A prominent United States consumer advocacy organization today filed a lawsuit against Starbucks Coffee Company alleging deceptive claims regarding ethical coffee sourcing.

The lawsuit, filed on behalf of the National Consumers League (NCL) in the Superior Court of the District of Columbia, alleges that Starbucks has been marketing towards consumer preferences for ethically sourced products, while simultaneously not adequately addressing a series of documented labor abuses within its green coffee supply chain. 

The suit additionally alleges that Starbucks’ in-house sustainability certification scheme, called C.A.F.E Practices, has failed to prevent incidences of child labor, forced labor and other labor abuses.

“Over the last decade, investigative reporters and government officials have found extreme abuses on farms and co-ops that supply coffee and tea to Starbucks,” NCL CEO Sally Greenberg said in a call with reporters this morning. “These abuses range from Brazil, to Guatemala, to Kenya. Starbucks has had every chance to correct its ethical sourcing practices and update its C.A.F.E Practices standards, but it has failed to do so.
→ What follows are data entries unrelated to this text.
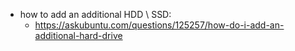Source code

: 
- how to add an additional HDD \ SSD:
    - https://askubuntu.com/questions/125257/how-do-i-add-an-additional-hard-drive
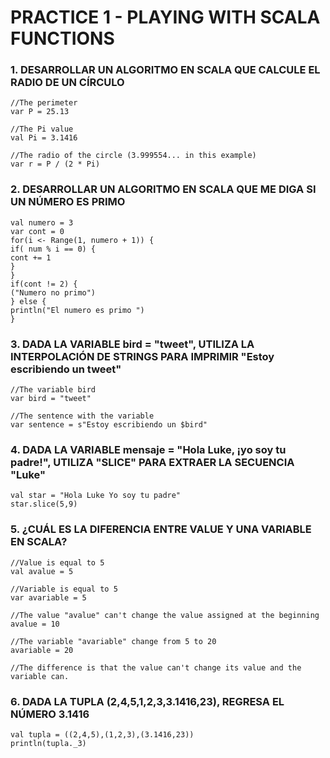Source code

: # PRACTICE 1 - PLAYING WITH SCALA FUNCTIONS

### 1. DESARROLLAR UN ALGORITMO EN SCALA QUE CALCULE EL RADIO DE UN CÍRCULO

    //The perimeter
    var P = 25.13

    //The Pi value
    val Pi = 3.1416

    //The radio of the circle (3.999554... in this example)
    var r = P / (2 * Pi)

### 2. DESARROLLAR UN ALGORITMO EN SCALA QUE ME DIGA SI UN NÚMERO ES PRIMO

    val numero = 3
    var cont = 0
    for(i <- Range(1, numero + 1)) {
    if( num % i == 0) {
    cont += 1
    }
    }
    if(cont != 2) {
    ("Numero no primo")
    } else {
    println("El numero es primo ")
    }

### 3. DADA LA VARIABLE bird = "tweet", UTILIZA LA INTERPOLACIÓN DE STRINGS PARA IMPRIMIR "Estoy escribiendo un tweet"

    //The variable bird
    var bird = "tweet"

    //The sentence with the variable
    var sentence = s"Estoy escribiendo un $bird"

### 4. DADA LA VARIABLE mensaje = "Hola Luke, ¡yo soy tu padre!", UTILIZA "SLICE" PARA EXTRAER LA SECUENCIA "Luke"

    val star = "Hola Luke Yo soy tu padre"
    star.slice(5,9)

### 5. ¿CUÁL ES LA DIFERENCIA ENTRE VALUE Y UNA VARIABLE EN SCALA?

    //Value is equal to 5
    val avalue = 5

    //Variable is equal to 5
    var avariable = 5

    //The value "avalue" can't change the value assigned at the beginning
    avalue = 10

    //The variable "avariable" change from 5 to 20
    avariable = 20

    //The difference is that the value can't change its value and the variable can.

### 6. DADA LA TUPLA (2,4,5,1,2,3,3.1416,23), REGRESA EL NÚMERO 3.1416

    val tupla = ((2,4,5),(1,2,3),(3.1416,23))
    println(tupla._3)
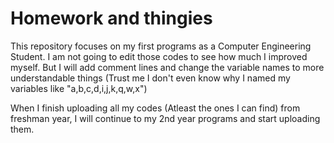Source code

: # Homework and thingies

This repository focuses on my first programs as a Computer Engineering Student.
I am not going to edit those codes to see how much I improved myself. But I will add comment lines and change the variable names to more understandable things (Trust me I don't even know why I named my variables like "a,b,c,d,i,j,k,q,w,x")

When I finish uploading all my codes (Atleast the ones I can find) from freshman year, I will continue to my 2nd year programs and start uploading them.
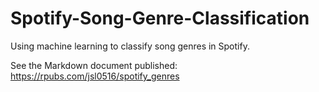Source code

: # Spotify-Song-Genre-Classification
Using machine learning to classify song genres in Spotify.

See the Markdown document published: https://rpubs.com/jsl0516/spotify_genres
At the same time, Starbucks has made its supposed commitment to ethical sourcing a key part of its brand identity and marketing.”


At issue in the lawsuit is the marketing language Starbucks uses on its roasted and packaged coffee products, such as coffee bags and K-Cup boxes. Prominently displayed on all those products is the phrase “committed to 100% ethical sourcing.”

A Starbucks spokesperson told DCN that the company is aware of the lawsuit and plans to “defend against the asserted claims that Starbucks has misrepresented its ethical sourcing commitments” to consumers.

“We take allegations like these extremely seriously and are actively engaged with farms to ensure they adhere to our standards,” the spokesperson stated. “Each supply chain is required to undergo reverification regularly and we remain committed to working with our business partners to meet the expectations detailed in our Global Human Rights Statement.”

In 2015, as the lead sponsor of the Specialty Coffee Association of America (now SCA) event in Seattle, Starbucks first made the claim that it had achieved “99% ethical sourcing” in its coffee supply chain.

The company has in many ways been a pioneer in sustainable coffee sourcing and development. It operates at least 10 “farmer support centers” globally, providing regional agronomy services and technical support. The company has also routinely invested in sustainability initiatives, such as a recent $50 million investment in water funds and a $20 million pledge to coffee farmers suffering from the coffee price crisis in 2018.

However, the NCL lawsuit cites numerous reports of labor abuses alleged in Starbucks’ coffee and tea supply chains, including a 2023 report from Repórter Brasil that found labor violations on four C.A.F.E. Practices-certified farms in the Minas Gerais region of Brazil.


A 2020 report from the UK’s Channel 4’s Dispatches found instances of alleged illegal child labor on farms supplying both Starbucks and Swiss food giant Nestlé.

Starbucks is not alone in facing allegations of labor abuses within its supply chain. In Brazil alone, Repórter Brasil has exposed alleged abuses among coffee suppliers to Nestlé, McDonald’s and others.

“Starbucks’ failure to adopt meaningful reforms to its coffee and tea sourcing practices in the face of these critiques and documented labor abuses on its source farms is wholly inconsistent with a reasonable consumer’s understanding of what it means to be ‘committed to 100% ethical’ sourcing,” the complaint from the NCL states.